Written instruction A: In the knife forum text below, for how long did the first writer decide to carry nothing but a slippie?
Written instruction B: Decide whether each statement agrees with the knife forum text, answering yes or no and quoting the deciding words: (i) The first writer carried a folder with a pocket clip until about six weeks earlier. (ii) After a month, having a slippie in pocket still felt awkward to the first writer. (iii) The second writer has traded or sold many knives that were of no use.
Written instruction C: Render this sentence from the knife forum text in Spanish: "This place is truly a source that continually educates me and helps me appreciate my traditional slippies and fixed blades."

Document text:
I have to admit that up until about 6 weeks or so ago, I have been carrying a folder with a pocket clip.. My reasoning was that the pocket clip made it easier to retrieve and the thumb studs made for easier one handed opening..

I had wanted to edc a slippie for quite some time, but every time I tried it, having the knife loose in pocket felt really akward..
Well, I finally decided to put up the folder I had been carrying and carry nothing but a slippie for a one month period. It only took a few days and it no longer felt awkward having a slippie in pocket. Now I can actually carry and enjoy some of the knives that I have been collecting over the past few years... :D
 
I love this thread!

I can also say that the time I've spent here has changed the way I buy and use my knives. This place is truly a source that continually educates me and helps me appreciate my traditional slippies and fixed blades. Things that have changed for me this year from spending time here: More of my knives get used and I plan on getting my collection to a point where everything gets used, I've traded or sold many knives that I had no use for, Advice here has pointed me in the direction of new patterns that I had previously never considered buying and I have worked those patterns into my EDC, I have a better understanding of steels, I have a wider knowledge of great knife companies that have come and gone, I've seen pics from around the world of knives that I may not have seen otherwise, This section of the forums has helped keep memories alive of my grandfather who taught me to drive, shoot, work with wood and handle a knife, It's reinforced the fact that less may not be more but it can be all you need, All of this and much more in a laid back and friendly environment that I can relax in after a long day at work. I could go on all day, but I'll give the rest of you a chance to post:D!

Entries:

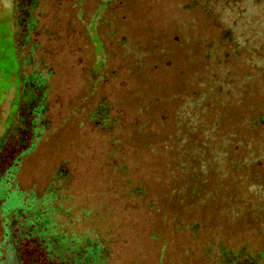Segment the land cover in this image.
I'll return each mask as SVG.
<instances>
[{
	"label": "trees",
	"instance_id": "obj_1",
	"mask_svg": "<svg viewBox=\"0 0 264 264\" xmlns=\"http://www.w3.org/2000/svg\"><path fill=\"white\" fill-rule=\"evenodd\" d=\"M200 3L215 13L223 48L217 59L244 51L247 73L241 80L230 76L224 62L210 61L215 67H208L209 78L198 88L172 90L165 98L170 106L156 121L146 106L126 104L131 65L98 76V86L89 73L84 97L97 98L87 112V129L101 140V191L93 192L99 197L95 204L84 194L81 204L80 192L67 190L69 160L57 166L41 207L15 217L21 214L24 221L19 237L35 238L31 245L40 260L128 264L126 251L142 255L145 243L164 232L180 264H264V0ZM35 5L29 0L26 29L33 26ZM140 66L135 64L136 70ZM31 80L40 113L45 83L39 76ZM242 88L249 100L243 108L238 105ZM98 209L101 219L91 223ZM242 219L248 222L244 234L231 239L230 225ZM14 240L0 244V264H20ZM165 249L162 244L160 252ZM161 259L158 264H164Z\"/></svg>",
	"mask_w": 264,
	"mask_h": 264
},
{
	"label": "rangeland",
	"instance_id": "obj_2",
	"mask_svg": "<svg viewBox=\"0 0 264 264\" xmlns=\"http://www.w3.org/2000/svg\"><path fill=\"white\" fill-rule=\"evenodd\" d=\"M28 5L29 0H0V244L15 239L11 245L20 264H50L39 259V251L31 245L35 238L19 237L24 221L21 214L15 217L41 207L50 179L64 160H69L71 173L67 190L80 192L81 204L83 194L92 204L99 198L93 192L101 191V140L87 129V112L97 96L84 97L89 73L97 77L93 85L98 86V76L102 79L123 63L131 65L126 104L146 106L156 121L157 113L170 106L165 98L172 90L198 88L209 78V69L215 67L208 66L210 61L224 62L230 76L242 80L248 59L244 51L217 59L223 51L217 41L218 23L213 9L205 10L200 0H36L30 13L33 26L26 29ZM44 27L55 37L48 45L52 57L39 58L37 48H31L35 59L21 64ZM35 71L40 84L45 83L40 113L39 91L21 79ZM105 91L101 83V94ZM239 92L237 103L243 108L249 100L244 88ZM33 114H38L34 135ZM99 219L98 209L90 222ZM247 223L242 219L231 224V239H239ZM83 225L76 228L84 229ZM158 236L159 240L145 243L142 255L126 251V263L158 264L162 258L164 264H180L166 233ZM162 244L166 249L160 252ZM32 255L39 262L31 260Z\"/></svg>",
	"mask_w": 264,
	"mask_h": 264
},
{
	"label": "flooded vegetation",
	"instance_id": "obj_3",
	"mask_svg": "<svg viewBox=\"0 0 264 264\" xmlns=\"http://www.w3.org/2000/svg\"><path fill=\"white\" fill-rule=\"evenodd\" d=\"M35 37H36V41L34 42L33 45L28 47L29 49H28L27 56L24 57V60L21 62V64L26 63L25 59L26 60L35 59L34 57L31 58V55H32V52H31L32 49L31 48H33V49L37 48V51L40 55L39 58L44 59V57H47V58L52 57V51H51V49H49V46H50V43H52V41L55 38L54 34H50L48 32L47 28L44 27L43 29L38 30L37 36H35ZM37 73L38 72L35 71L34 73L30 74L29 76L23 75V77H21V79L25 84L30 83L31 86L34 87V81L32 83L31 79L33 76L35 77ZM37 116H38L37 114H33L30 123H33L35 121V119L37 118Z\"/></svg>",
	"mask_w": 264,
	"mask_h": 264
}]
</instances>
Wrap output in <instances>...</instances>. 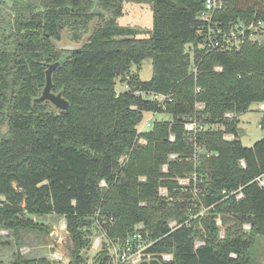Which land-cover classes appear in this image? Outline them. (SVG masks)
<instances>
[{
	"label": "trees",
	"instance_id": "trees-1",
	"mask_svg": "<svg viewBox=\"0 0 264 264\" xmlns=\"http://www.w3.org/2000/svg\"><path fill=\"white\" fill-rule=\"evenodd\" d=\"M125 1L151 4L148 37L116 22ZM201 10L202 0H0V264H86L102 233V248L87 262L101 264L107 239L124 238L138 222L155 241L137 264H254L250 249L264 236V186L253 181L264 173V137L244 146L237 126L252 103L264 102V42L237 51L198 48ZM254 13L264 14V0H227L221 17L234 22ZM64 31L73 43L85 40L63 50L56 43ZM145 58L147 80L131 70ZM60 59L51 89L62 92L68 110L37 100L48 64ZM117 79L127 88L117 91ZM146 112L169 118L137 134ZM200 113L206 129L195 140L204 153L195 162L183 123ZM193 173L202 179L203 215H194L198 204L190 210L193 193L178 182ZM241 185V198L227 196ZM41 214L64 218L67 261L49 256L54 247L43 239L51 227L31 216Z\"/></svg>",
	"mask_w": 264,
	"mask_h": 264
},
{
	"label": "built area",
	"instance_id": "built-area-1",
	"mask_svg": "<svg viewBox=\"0 0 264 264\" xmlns=\"http://www.w3.org/2000/svg\"><path fill=\"white\" fill-rule=\"evenodd\" d=\"M227 0H202V10L198 14V18L201 21L200 26L196 30V34L199 36L200 41L198 43V48L202 50H218V51H237L242 48V46L246 42H264V14L257 15L253 14L251 18L241 19L237 18L234 22L228 21L227 19H223L221 17V13H223L226 8ZM192 49L193 47H189ZM215 69L220 70V67H216ZM197 67L193 65L192 71L194 75H196ZM127 88V84L125 83V89ZM124 90V89H123ZM146 94V93H142ZM150 95V96H149ZM147 97L156 100H166L168 98L171 101V97H168L159 93H148ZM196 108L202 109L204 107V103H196ZM165 108V107H164ZM258 109L264 111V102H259ZM150 113L149 119L146 120L145 126L147 130L150 129L154 122L160 120L156 119V113ZM226 116L231 117L233 114L227 112ZM207 117L206 114H194L189 118H186L184 121V129L187 132L188 140L191 141L194 145V154L191 157L195 162L197 159V151H201L204 153V149L196 143L195 137L201 131L206 129V125L201 123L200 118ZM142 121V120H141ZM258 126L262 128L261 122H259ZM142 130H137V134L140 132H144ZM224 139H234L236 136L234 133H224ZM136 140L140 143H145V139L143 137L137 136ZM170 140L173 141V135H170ZM200 148V149H198ZM201 153V152H200ZM209 155V154H207ZM176 154L171 153L169 155L170 158H176ZM240 164L245 166V162L243 159H240ZM165 165L163 169L165 170ZM192 179L194 181L193 187L199 193L203 191L201 186L198 185V180L202 179L197 176L196 173H193L190 177H181L178 178V182L184 186L185 182L188 183L189 180ZM187 180V181H186ZM253 181H257L259 185L264 186V173L256 176ZM100 186H105V181H100ZM243 185L239 186L237 189L230 191L227 196L234 195L236 199L241 198L243 196ZM183 188V187H182ZM160 192H164V188H159ZM201 203V202H200ZM199 203V204H200ZM208 208L204 207L202 204L198 211L197 215H203ZM216 223L220 225V219L216 220ZM169 227L174 229L177 227L175 221L169 222ZM244 228H249V224H243ZM49 235L59 244H61L65 239L69 238V233L66 228V223L64 218L60 221L58 225H54L50 230ZM220 236H223V230H220ZM155 239L152 238L150 232L145 228L142 222L136 223L133 228L127 233V235L122 239H107L105 259L101 264H137L144 257H150V254L146 252V250L154 243ZM102 241L99 237L95 238L92 242L94 249H98L97 252L102 248ZM202 244L201 241H196L195 245L198 246ZM50 257L54 260H62L63 256L56 250L50 251ZM232 257H235V254H230ZM104 258V257H103ZM162 258L165 260H169L172 258V255L169 253L162 254Z\"/></svg>",
	"mask_w": 264,
	"mask_h": 264
},
{
	"label": "rangeland",
	"instance_id": "rangeland-1",
	"mask_svg": "<svg viewBox=\"0 0 264 264\" xmlns=\"http://www.w3.org/2000/svg\"><path fill=\"white\" fill-rule=\"evenodd\" d=\"M116 22L122 26L132 27L136 29L137 30L136 37H148L152 29L151 4L147 2L125 1L123 3V12L120 16L116 18ZM91 28L92 26L90 24V29ZM81 41L79 43H81ZM66 43H73V42H71L68 39L67 33L64 31V33L62 34V39L58 41L56 45L62 46ZM79 43H73V44H79ZM131 70L137 71L141 79L143 80L149 79L152 73L151 59L150 58L143 59L139 68L133 65L131 67ZM123 89H125V81H121L117 79L116 90L121 91ZM258 105H259L258 102L252 103L246 111L242 112L238 116L239 118V123L237 126L238 139L241 141V143L244 146H251L254 142L264 137V127L260 128L258 126L259 122L262 119L264 111L258 109ZM149 117H150V113L147 112L144 113L142 121L137 125V130L140 129L142 130V128L144 130H147V127L145 126V122L147 119H149ZM153 117L156 119L169 118V116L166 113H156L155 116ZM213 127L217 128L219 127V125H214ZM200 152H202V150ZM190 176L191 174L186 177H190ZM186 184L187 183L185 182L182 190L193 193L192 197H189L187 199V203L189 202L191 204L190 210H192L193 206H196L197 204L199 209V205H200L199 192L196 189H194V187L191 188L186 187L185 186ZM197 212L198 211H196L194 215H196ZM31 216L34 217L36 220L43 222L48 227H51V229L53 228L54 225H58L60 221L63 219V217L55 214H41V215H31ZM97 237H99L101 241L105 239L102 233L97 234L95 238ZM43 240H44L43 244H45V247H47V249L54 247L53 250L58 251L63 256L62 259L63 261L68 260L69 246L71 245L70 237L65 239V241H63L61 244L57 243L50 235L44 237ZM97 250L98 249H94V246L92 244L90 249L87 251L88 259L86 261V264L87 262L90 263L93 261V256L97 252ZM41 253H45V250L42 249ZM250 255L252 256V261L254 264H264V236L256 237L255 243L250 249Z\"/></svg>",
	"mask_w": 264,
	"mask_h": 264
},
{
	"label": "water",
	"instance_id": "water-1",
	"mask_svg": "<svg viewBox=\"0 0 264 264\" xmlns=\"http://www.w3.org/2000/svg\"><path fill=\"white\" fill-rule=\"evenodd\" d=\"M93 12L99 13L101 10L97 7V4H94L93 7ZM85 37L83 38V40L81 41V43L79 44H73V43H66L64 45H59L58 47H60L63 50H73L76 49L78 47H80L82 45V43L84 42ZM62 59L53 62V63H49L48 67L46 69V82L45 85L43 87V90L40 94V96L37 98V100L39 101H48L50 102L55 108L59 109V110H68L69 108V102L68 100L62 95V92H53L51 89L52 86V80H51V74L53 72V70L60 65ZM202 153V152H201Z\"/></svg>",
	"mask_w": 264,
	"mask_h": 264
},
{
	"label": "crops",
	"instance_id": "crops-1",
	"mask_svg": "<svg viewBox=\"0 0 264 264\" xmlns=\"http://www.w3.org/2000/svg\"><path fill=\"white\" fill-rule=\"evenodd\" d=\"M1 233H6V231L2 230ZM27 250H28L27 247L22 248V251H23V252H26Z\"/></svg>",
	"mask_w": 264,
	"mask_h": 264
}]
</instances>
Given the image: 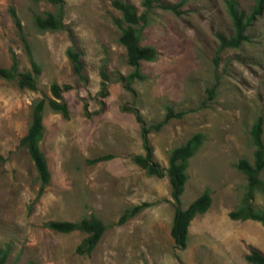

Worked answer A: A one month period.

Worked answer B:
(i) Yes: "up until about 6 weeks or so ago, I have been carrying a folder with a pocket clip"
(ii) No: "It only took a few days and it no longer felt awkward having a slippie in pocket."
(iii) Yes: "I've traded or sold many knives that I had no use for"

Worked answer C: Este lugar es verdaderamente una fuente que me educa continuamente y me ayuda a apreciar mis navajas tradicionales de muelle y mis cuchillos de hoja fija.